[Task to complete] Reproduce word for word everything in the Limelight film club discussion from "Jake: I'm curious" down to "with his filmography.".

[Excerpted passage]
Segment Open
I greatly enjoyed my first film club chat with Allison of Nerdvampire and was ecstatic when she picked a real blind spot in my movie watching with Charlie Chaplin's Limelight, the last of his American productions before Hoover effectively exiled him. I think I liked this conversation even more than the first, and it was a pleasure not only to see a Chaplin film I hadn't previously viewed but to discuss its charms fully with someone else. So without further ado, I present out discussion below.
Plot synopsis: A washed-up vaudevillian, Calvero (Charlie Chaplin), saves a young dancer (Claire Bloom) from committing suicide and resolves to nurse her back to health. But as Thereza recovers, Calvero only slips further into obscurity. Also features Sydney Chaplin as the charming, young, American composer Neville and Buster Keaton in a show-stopping climax with Chaplin. More somber than Chaplin's classic silents, Limelight nevertheless stands as the best transplant of the auteur's trademark sentimentality into the talkies.
Jake: I'm curious as to how many Chaplin films you'd seen before watching this, Allison, as I couldn't stop thinking throughout just how much Limelight felt like a culmination for his career. Its tone is, for all the sentimentality, far more somber than most Chaplin pictures, but it nevertheless struck me as very much of a whole with his filmography.
Segment Closed
[Data segment]
Segment Open
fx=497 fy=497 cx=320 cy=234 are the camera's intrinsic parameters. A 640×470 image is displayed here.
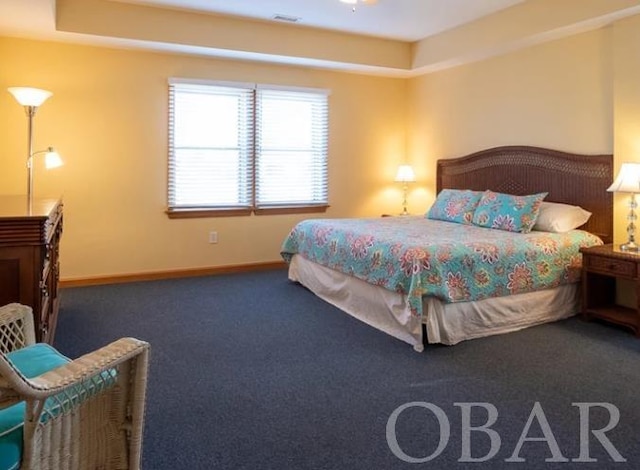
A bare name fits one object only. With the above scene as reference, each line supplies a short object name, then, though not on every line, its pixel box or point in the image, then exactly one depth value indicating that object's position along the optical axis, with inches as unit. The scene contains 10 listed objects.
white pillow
Segment Closed
[Finished task]
Jake: I'm curious as to how many Chaplin films you'd seen before watching this, Allison, as I couldn't stop thinking throughout just how much Limelight felt like a culmination for his career. Its tone is, for all the sentimentality, far more somber than most Chaplin pictures, but it nevertheless struck me as very much of a whole with his filmography.